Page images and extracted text

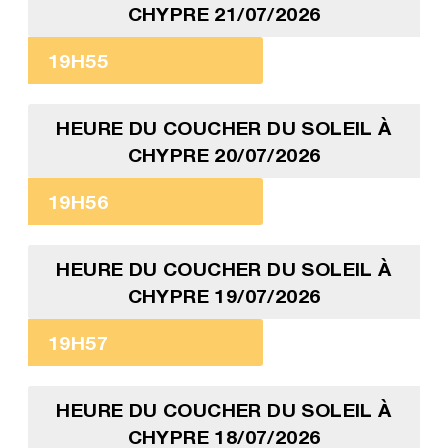
CHYPRE 21/07/2026
19H55
HEURE DU COUCHER DU SOLEIL À
CHYPRE 20/07/2026
19H56
HEURE DU COUCHER DU SOLEIL À
CHYPRE 19/07/2026
19H57
HEURE DU COUCHER DU SOLEIL À
CHYPRE 18/07/2026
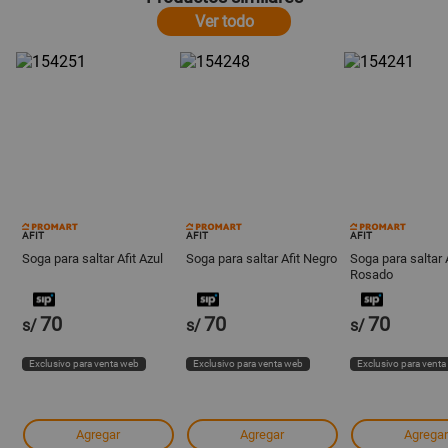
Ver todo
AFIT
AFIT
AFIT
Soga para saltar Afit Azul
Soga para saltar Afit Negro
Soga para saltar A
Rosado
70
70
70
s/
s/
s/
Exclusivo para venta web
Exclusivo para venta web
Exclusivo para vent
Agregar
Agregar
Agregar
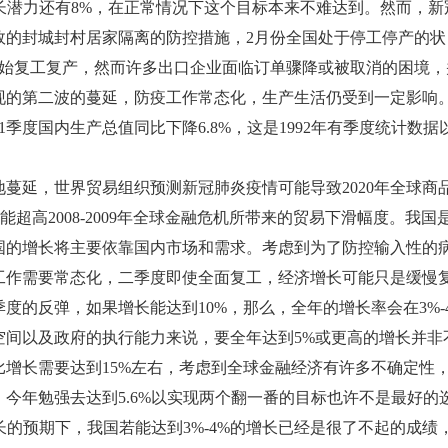
年增长潜力还有8%，在正常情况下这个目标本来不难达到。然而，新
效的封城封村居家隔离的防控措施，2月份全国处于停工停产的状
开始复工复产，然而许多出口企业面临订单骤降或被取消的困境，
现的第二波的蔓延，防疫工作常态化，生产生活仍受到一定影响
1季度国内生产总值同比下降6.8%，这是1992年有季度统计数据
延，世界贸易组织预测新冠肺炎疫情可能导致2020年全球商
能超高2008-2009年全球金融危机所带来的贸易下滑幅度。我国
国的增长将主要依靠国内市场和需求。考虑到为了防控输入性的
工作需要常态化，二季度即使全面复工，经济增长可能只是缓慢
度的反弹，如果增长能达到10%，那么，全年的增长率会在3%-
空间以及政府的执行能力来说，要全年达到5%或更高的增长并非
增长需要达到15%左右，考虑到全球金融经济有许多不确定性
今年勉强去达到5.6%以实现两个翻一番的目标也许不是最好的
长的预期下，我国若能达到3%-4%的增长已经是很了不起的成绩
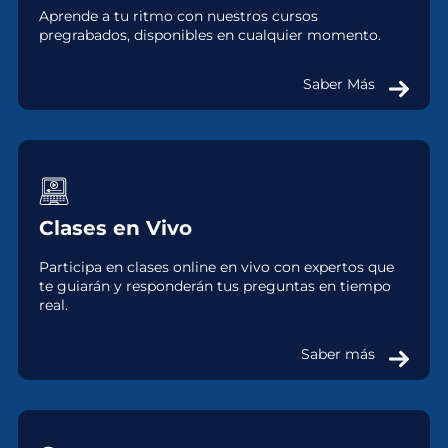
Aprende a tu ritmo con nuestros cursos
pregrabados, disponibles en cualquier momento.
Saber Más
Clases en Vivo
Participa en clases online en vivo con expertos que
te guiarán y responderán tus preguntas en tiempo
real.
Saber más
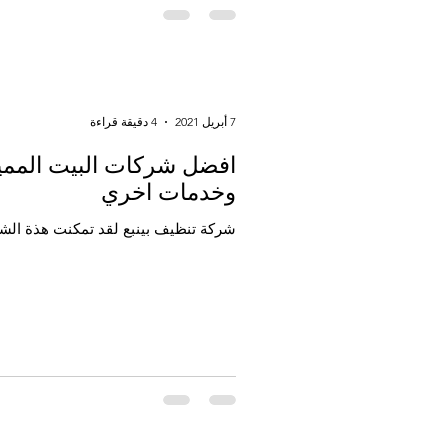
7 أبريل 2021
4 دقيقة قراءة
افضل شركات البيت المميز
وخدمات اخري
شركة تنظيف بينبع لقد تمكنت هذة الشرك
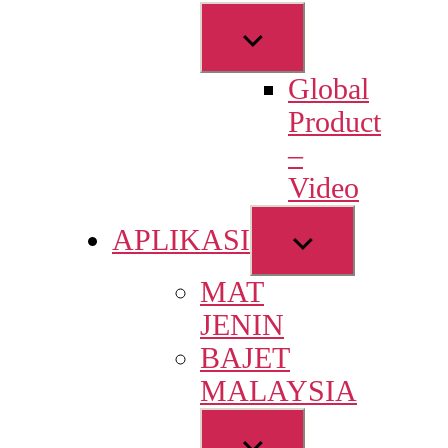
Show
sub
Global
menu
Product
–
Video
Show
APLIKASI
sub
MAT
menu
JENIN
BAJET
MALAYSIA
Show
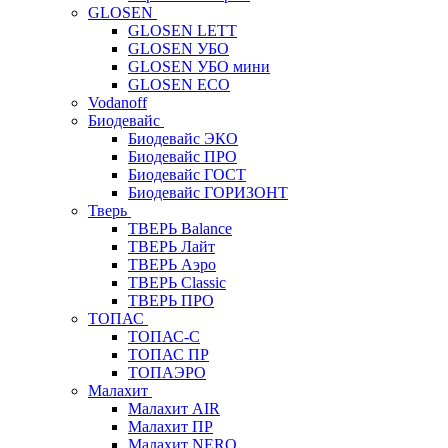
GLOSEN
GLOSEN LETT
GLOSEN УБО
GLOSEN УБО мини
GLOSEN ECO
Vodanoff
Биодевайс
Биодевайс ЭКО
Биодевайс ПРО
Биодевайс ГОСТ
Биодевайс ГОРИЗОНТ
Тверь
ТВЕРЬ Balance
ТВЕРЬ Лайт
ТВЕРЬ Аэро
ТВЕРЬ Classic
ТВЕРЬ ПРО
ТОПАС
ТОПАС-С
ТОПАС ПР
ТОПАЭРО
Малахит
Малахит AIR
Малахит ПР
Малахит NERO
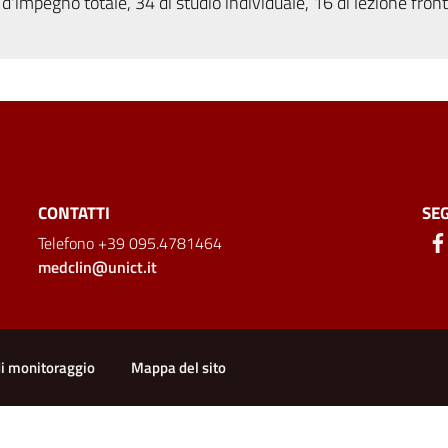
d'impegno totale, 34 di studio individuale, 16 di lezione fron
CONTATTI
SEG
Telefono +39 095.4781464
medclin@unict.it
di monitoraggio
Mappa del sito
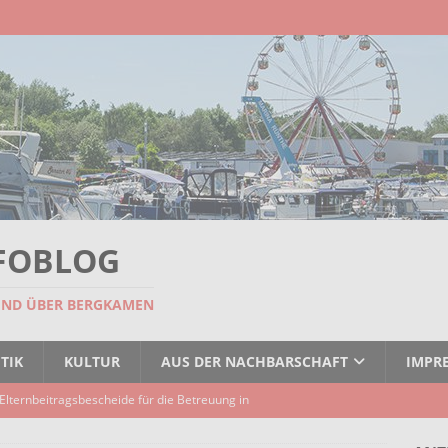
FOBLOG
UND ÜBER BERGKAMEN
TIK
KULTUR
AUS DER NACHBARSCHAFT
IMPR
Elternbeitragsbescheide für die Betreuung in
er Kindertagespflege verzögert sich
AKTUELLES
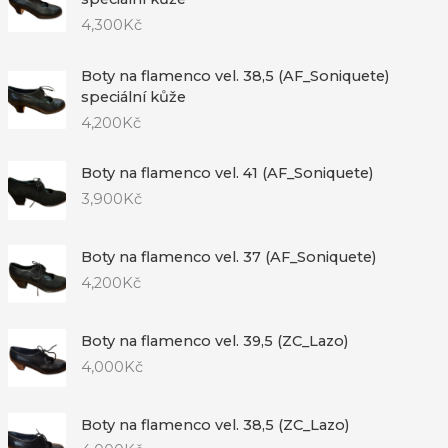
4,300
Kč
Boty na flamenco vel. 38,5 (AF_Soniquete)
speciální kůže
4,200
Kč
Boty na flamenco vel. 41 (AF_Soniquete)
3,900
Kč
Boty na flamenco vel. 37 (AF_Soniquete)
4,200
Kč
Boty na flamenco vel. 39,5 (ZC_Lazo)
4,000
Kč
Boty na flamenco vel. 38,5 (ZC_Lazo)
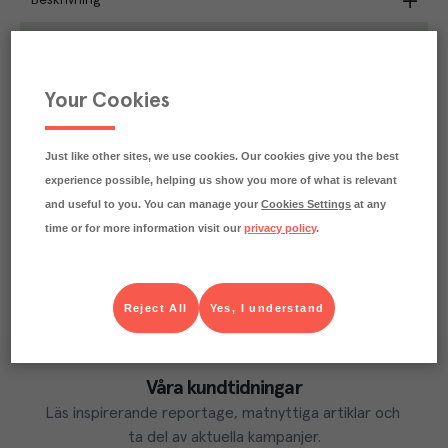
Beskrivning
0.8
kg
Klimatavtryck
CO₂e/kg
Varje kilo av varan påverkar klimatet motsvarande
Your Cookies
utsläppen av 0.8 kg koldioxid.
Läs mer om hur vi beräknar klimatavtryck
Just like other sites, we use cookies. Our cookies give you the best
experience possible, helping us show you more of what is relevant
and useful to you. You can manage your
Cookies Settings
at any
time or for more information visit our
privacy policy
.
Reject All
Yes, I understand
Våra kundtidningar
Läs inspirerande reportage, matnyttiga artiklar och 
ta del av aktuella kampanjer.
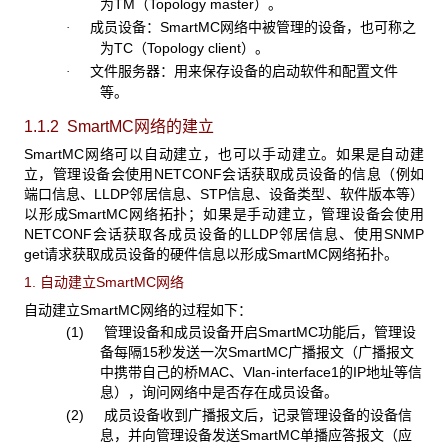
为TM（Topology master）。
成员设备：SmartMC网络中被管理的设备，也可称之
·
为TC（Topology client）。
文件服务器：用来保存设备的启动软件和配置文件
·
等。
1.1.2 SmartMC网络的建立
SmartMC网络可以自动建立，也可以手动建立。如果是自动建
立，管理设备会使用NETCONF会话获取成员设备的信息（例如
端口信息、LLDP邻居信息、STP信息、设备类型、软件版本等）
以形成SmartMC网络拓扑；如果是手动建立，管理设备会使用
NETCONF会话获取各成员设备的LLDP邻居信息、使用SNMP
get请求获取成员设备的硬件信息以形成SmartMC网络拓扑。
1. 自动建立SmartMC网络
自动建立SmartMC网络的过程如下：
(1) 管理设备和成员设备开启SmartMC功能后，管理设
备每隔15秒发送一次SmartMC广播报文（广播报文
中携带自己的桥MAC、Vlan-interface1的IP地址等信
息），询问网络中是否存在成员设备。
(2) 成员设备收到广播报文后，记录管理设备的设备信
息，并向管理设备发送SmartMC单播应答报文（应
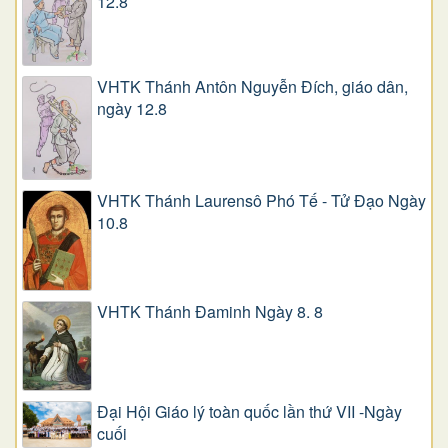
12.8
VHTK Thánh Antôn Nguyễn Ðích, giáo dân,
ngày 12.8
VHTK Thánh Laurensô Phó Tế - Tử Đạo Ngày
10.8
VHTK Thánh Đaminh Ngày 8. 8
Đại Hội Giáo lý toàn quốc lần thứ VII -Ngày
cuối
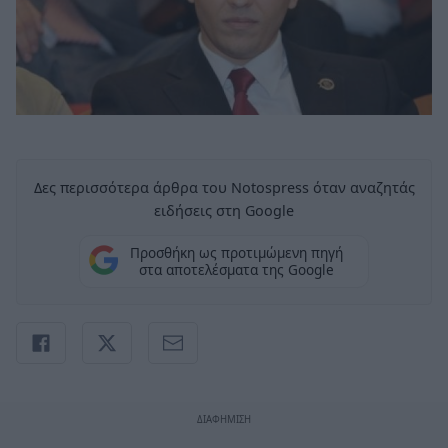
Δες περισσότερα άρθρα του Notospress όταν αναζητάς
ειδήσεις στη Google
Προσθήκη ως προτιμώμενη πηγή
στα αποτελέσματα της Google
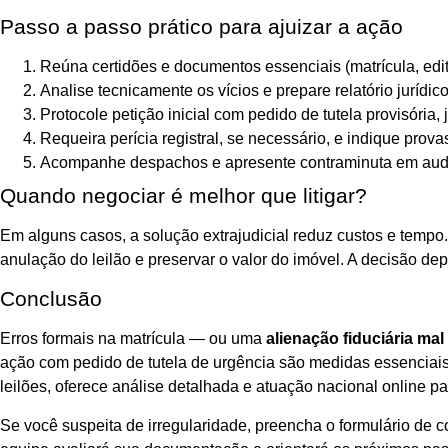
Passo a passo prático para ajuizar a ação
Reúna certidões e documentos essenciais (matrícula, edita
Analise tecnicamente os vícios e prepare relatório jurídi
Protocole petição inicial com pedido de tutela provisória
Requeira perícia registral, se necessário, e indique pro
Acompanhe despachos e apresente contraminuta em audi
Quando negociar é melhor que litigar?
Em alguns casos, a solução extrajudicial reduz custos e tempo
anulação do leilão e preservar o valor do imóvel. A decisão de
Conclusão
Erros formais na matrícula — ou uma
alienação fiduciária mal
ação com pedido de tutela de urgência são medidas essenciais p
leilões, oferece análise detalhada e atuação nacional online par
Se você suspeita de irregularidade, preencha o formulário de 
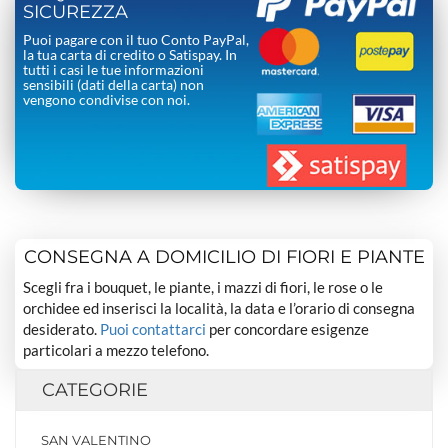
SICUREZZA
Puoi pagare con il tuo Conto PayPal,
la tua carta di credito o Satispay. In
tutti i casi le tue informazioni
sensibili (dati della carta) non
vengono condivise con noi.
CONSEGNA A DOMICILIO DI FIORI E PIANTE
Scegli fra i bouquet, le piante, i mazzi di fiori, le rose o le
orchidee ed inserisci la località, la data e l’orario di consegna
desiderato.
Puoi contattarci
per concordare esigenze
particolari a mezzo telefono.
CATEGORIE
SAN VALENTINO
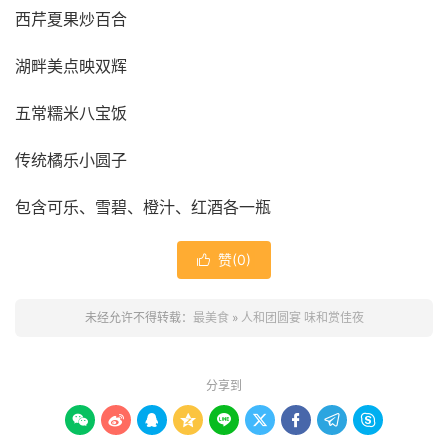
西芹夏果炒百合
湖畔美点映双辉
五常糯米八宝饭
传统橘乐小圆子
包含可乐、雪碧、橙汁、红酒各一瓶
赞(
0
)

未经允许不得转载：
最美食
»
人和团圆宴 味和赏佳夜
分享到









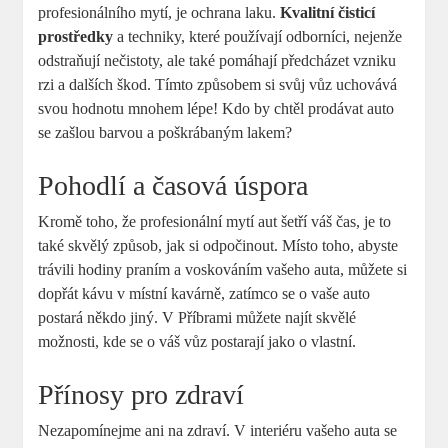
profesionálního mytí, je ochrana laku.
Kvalitní čisticí
prostředky
a techniky, které používají odborníci, nejenže
odstraňují nečistoty, ale také pomáhají předcházet vzniku
rzi a dalších škod. Tímto způsobem si svůj vůz uchovává
svou hodnotu mnohem lépe! Kdo by chtěl prodávat auto
se zašlou barvou a poškrábaným lakem?
Pohodlí a časová úspora
Kromě toho, že profesionální mytí aut šetří váš čas, je to
také skvělý způsob, jak si odpočinout. Místo toho, abyste
trávili hodiny praním a voskováním vašeho auta, můžete si
dopřát kávu v místní kavárně, zatímco se o vaše auto
postará někdo jiný. V Příbrami můžete najít skvělé
možnosti, kde se o váš vůz postarají jako o vlastní.
Přínosy pro zdraví
Nezapomínejme ani na zdraví. V interiéru vašeho auta se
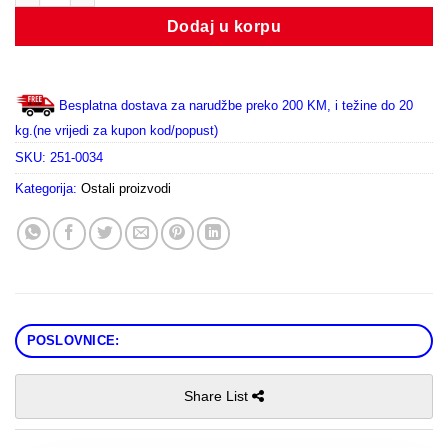
Dodaj u korpu
Besplatna dostava za narudžbe preko 200 KM, i težine do 20
kg.(ne vrijedi za kupon kod/popust)
SKU:
251-0034
Kategorija:
Ostali proizvodi
POSLOVNICE:
Share List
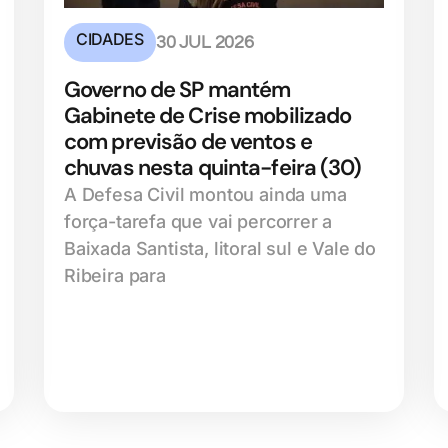
CIDADES
30 JUL 2026
Governo de SP mantém
Gabinete de Crise mobilizado
com previsão de ventos e
chuvas nesta quinta-feira (30)
A Defesa Civil montou ainda uma
força-tarefa que vai percorrer a
Baixada Santista, litoral sul e Vale do
Ribeira para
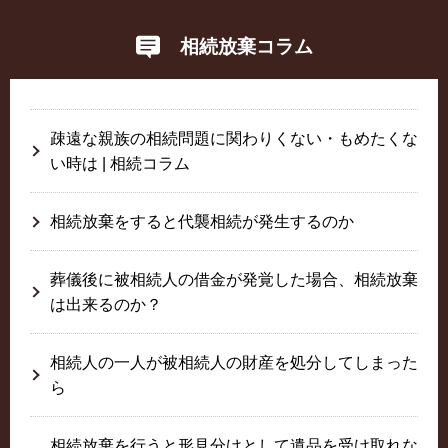
相続放棄コラム
疎遠な親族の相続問題に関わりくない・もめたくな
い時は | 相続コラム
相続放棄をすると代襲相続が発生するのか
葬儀後に被相続人の借金が発覚した場合、相続放棄
は出来るのか？
相続人の一人が被相続人の財産を処分してしまった
ら
相続放棄を行うと形見分けとして遺品を受け取れな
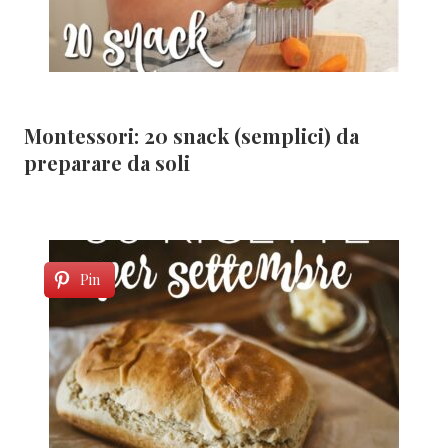
Montessori: 20 snack (semplici) da
preparare da soli
Pin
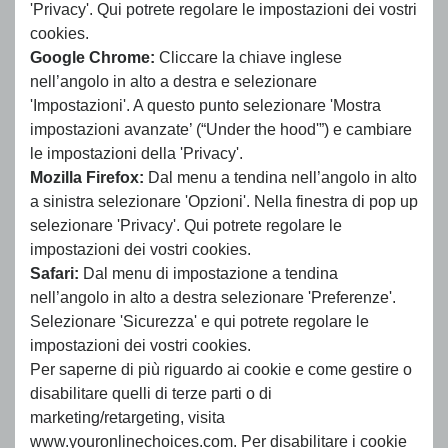
'Privacy'. Qui potrete regolare le impostazioni dei vostri
cookies.
Google Chrome:
Cliccare la chiave inglese
nell’angolo in alto a destra e selezionare
'Impostazioni'. A questo punto selezionare 'Mostra
impostazioni avanzate’ (“Under the hood'”) e cambiare
le impostazioni della 'Privacy'.
Mozilla Firefox:
Dal menu a tendina nell’angolo in alto
a sinistra selezionare 'Opzioni'. Nella finestra di pop up
selezionare 'Privacy'. Qui potrete regolare le
impostazioni dei vostri cookies.
Safari:
Dal menu di impostazione a tendina
nell’angolo in alto a destra selezionare 'Preferenze'.
Selezionare 'Sicurezza' e qui potrete regolare le
impostazioni dei vostri cookies.
Per saperne di più riguardo ai cookie e come gestire o
disabilitare quelli di terze parti o di
marketing/retargeting, visita
www.youronlinechoices.com. Per disabilitare i cookie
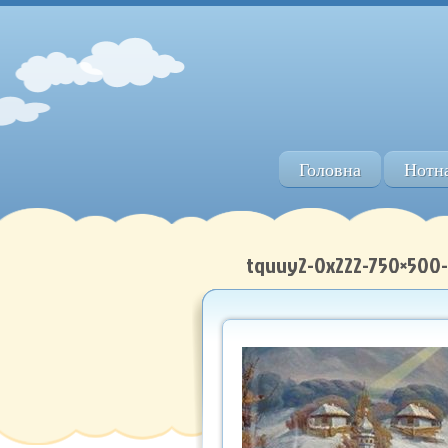
Головна
Нотна
tquuy2-0x222-750×500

Job item: Both boundary lines included, write out word for word only the lines above from the one containing "Gabinete de Crise mobilizado" to the one containing "Dal menu di impostazione a tendina", leaving out any pictures.

Your response:
Gabinete de Crise mobilizado
com previsão de ventos e
chuvas nesta quinta-feira (30)
A Defesa Civil montou ainda uma
força-tarefa que vai percorrer a
Baixada Santista, litoral sul e Vale do
Ribeira para
相続放棄コラム
疎遠な親族の相続問題に関わりくない・もめたくな
い時は | 相続コラム
相続放棄をすると代襲相続が発生するのか
葬儀後に被相続人の借金が発覚した場合、相続放棄
は出来るのか？
相続人の一人が被相続人の財産を処分してしまった
ら
相続放棄を行うと形見分けとして遺品を受け取れな
Montessori: 20 snack (semplici) da
preparare da soli
Pin
'Privacy'. Qui potrete regolare le impostazioni dei vostri
cookies.
Google Chrome:
Cliccare la chiave inglese
nell’angolo in alto a destra e selezionare
'Impostazioni'. A questo punto selezionare 'Mostra
impostazioni avanzate’ (“Under the hood'”) e cambiare
le impostazioni della 'Privacy'.
Mozilla Firefox:
Dal menu a tendina nell’angolo in alto
a sinistra selezionare 'Opzioni'. Nella finestra di pop up
selezionare 'Privacy'. Qui potrete regolare le
impostazioni dei vostri cookies.
Safari:
Dal menu di impostazione a tendina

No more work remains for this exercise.